→ Selected passage:
Statistics 242 -- Applied Regression Analysis

Lab 2

Simple Linear regression analysis is built on the assumptions of linearity, constant variances, independence, and normality. While we won't discuss independence now, in this lab/HW we will focus on ways to examine these other assumptions using graphical displays.

Topics

  1. Residual Plots
  2. R^2
  3. ANOVA Tables

Assignment

  1. Work thru all the Conceptual Exercises in Chapter 8 (Do not turn in)
  2. Problem 17, Chapter 8. Verify that the fit is OK using the residual and normal probability plots.
  3. Problem 21, Chapter 8.

General Hints for Obtaining Output Related to Chapter 8

To obtain the regression ANOVA table and to save the residuals and fitted values, create the regression:

Select Regression from the Statistics Menu. Enter the model formula (remember it has the form y ~ x

From the Regression Dialog, select the Results tab and check the box for ANOVA table, residuals and Fitted Values; specify the dataframe name to save the results.

For residual plots, in the Regression dialog, select the Plot tab. Click the boxes for "Residual vs Fit" and "Residual Normal QQ". When you do the regression, these plots will be created.

For the plot of residuals versus explanatory variables, you will need to use the Graph main menu to create the 2-D scatter plot. After you fit the regression, the variables will be created. Select the Graph menu, then 2D Plot, and scatter plot. Put the X variable on the x-axis and the residuals on the y-axis. For Simple linear regression, this is not necessary, as the same info is in the residuals vs fitted values plot. Note: if you refit the model and save the residuals and fitted values everytime, the variables will saveed in other columns, but may not have the correct names. The best approach maybe to create a new dataframe for the output.

Lack of Fit Test

If you want to do a Lack of Fit test, make sure that you have observations with replicates of the explanatory variable. To obtain the pure error sum of squares, you will need to obtain the ANOVA table from fitting the linear regression AND the ANOVA table from fitting a One-Way ANOVA model. To obtain the One-Way ANOVA table, select Analysis of Variance from the Statistics menu, then select Fixed Effects. Select the dataframe, and then create the model formula. For example, in the lack of fit test for 8.16 covered in class, you would type in the model as ph ~ as.factor(time) (rather than using the create formula). The function as.factor converts the explanatory variable time into a "grouping variable" or "factor" with a discrete number of levels (6 in this case); one level for each time point, with 2 replicates at each point in time. The actual values of "time" do not enter into the picture at all in the One-Way Anova when you use as.factor(time). The Residual Sum of Squares from the One-way ANOVA table is the Pure error sum of squares for the lack of fit test, and the associated df's are the pure error degrees of freedom.

Hints for HW Problems

Exercise 8.17

  1. Download and read in the datafile Ex0817.asc.
  2. Use Transform under the Data menu to create all of the new variables such as log(mass), sqrt(mass), 1/mass, sqrt(load), etc. In S-Plus 4.5, if you click on the "Apply" button, it will create the transformation without leaving the dialog box. You can then enter in the name and expression for a new transformation, click "Apply", repeat, so that you do not have to repeatly bring up the dialog box.

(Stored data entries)
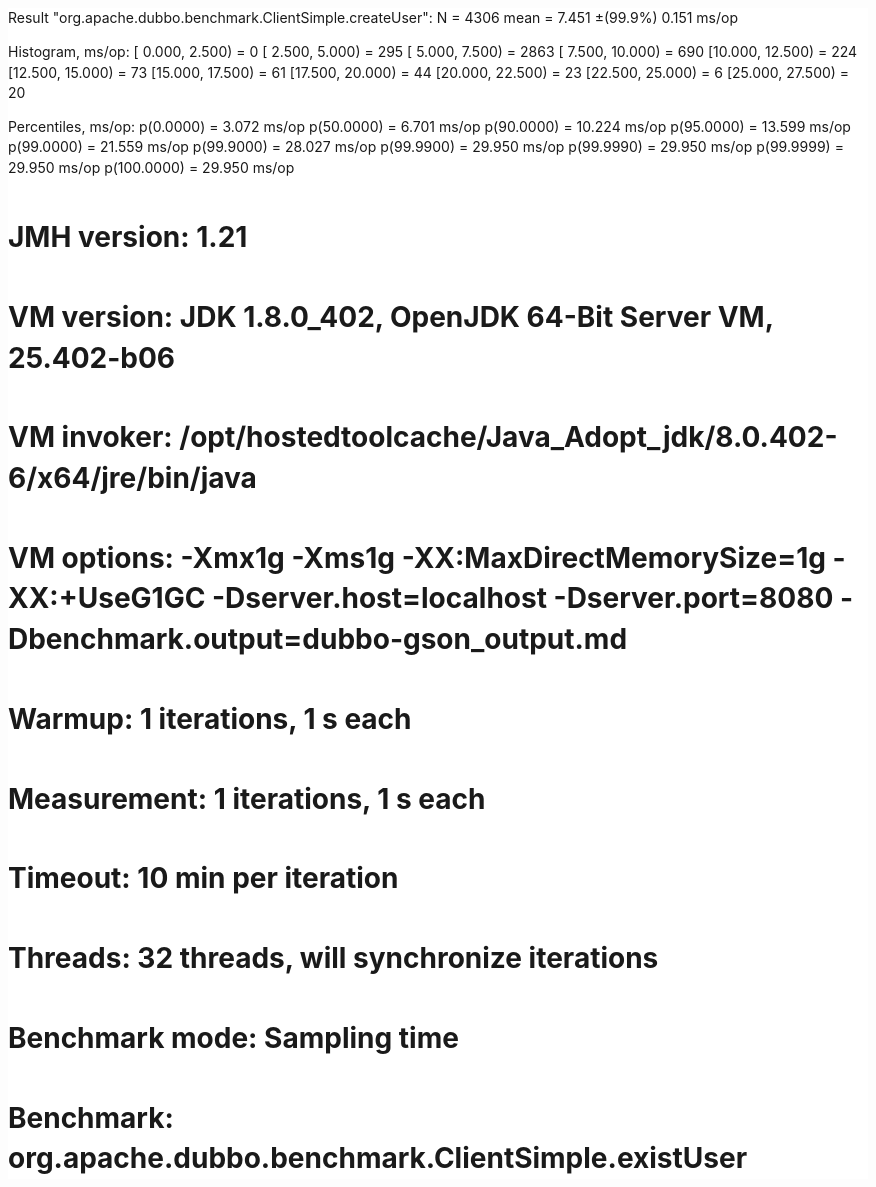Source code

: 

Result "org.apache.dubbo.benchmark.ClientSimple.createUser":
  N = 4306
  mean =      7.451 ±(99.9%) 0.151 ms/op

  Histogram, ms/op:
    [ 0.000,  2.500) = 0 
    [ 2.500,  5.000) = 295 
    [ 5.000,  7.500) = 2863 
    [ 7.500, 10.000) = 690 
    [10.000, 12.500) = 224 
    [12.500, 15.000) = 73 
    [15.000, 17.500) = 61 
    [17.500, 20.000) = 44 
    [20.000, 22.500) = 23 
    [22.500, 25.000) = 6 
    [25.000, 27.500) = 20 

  Percentiles, ms/op:
      p(0.0000) =      3.072 ms/op
     p(50.0000) =      6.701 ms/op
     p(90.0000) =     10.224 ms/op
     p(95.0000) =     13.599 ms/op
     p(99.0000) =     21.559 ms/op
     p(99.9000) =     28.027 ms/op
     p(99.9900) =     29.950 ms/op
     p(99.9990) =     29.950 ms/op
     p(99.9999) =     29.950 ms/op
    p(100.0000) =     29.950 ms/op


# JMH version: 1.21
# VM version: JDK 1.8.0_402, OpenJDK 64-Bit Server VM, 25.402-b06
# VM invoker: /opt/hostedtoolcache/Java_Adopt_jdk/8.0.402-6/x64/jre/bin/java
# VM options: -Xmx1g -Xms1g -XX:MaxDirectMemorySize=1g -XX:+UseG1GC -Dserver.host=localhost -Dserver.port=8080 -Dbenchmark.output=dubbo-gson_output.md
# Warmup: 1 iterations, 1 s each
# Measurement: 1 iterations, 1 s each
# Timeout: 10 min per iteration
# Threads: 32 threads, will synchronize iterations
# Benchmark mode: Sampling time
# Benchmark: org.apache.dubbo.benchmark.ClientSimple.existUser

→ Exercise directions: State whether each statement below agrees with the regression lab text, answering yes or no and quoting the deciding words of that text. 1. The lab will discuss the independence assumption now. 2. For simple linear regression, plotting residuals against the explanatory variable adds information not found in the residuals versus fitted values plot. 3. In the lack of fit example for 8.16, the time variable has six levels with two replicates at each point in time.

→ Written response:
1. No: "While we won't discuss independence now"
2. No: "For Simple linear regression, this is not necessary, as the same info is in the residuals vs fitted values plot."
3. Yes: "with a discrete number of levels (6 in this case); one level for each time point, with 2 replicates at each point in time."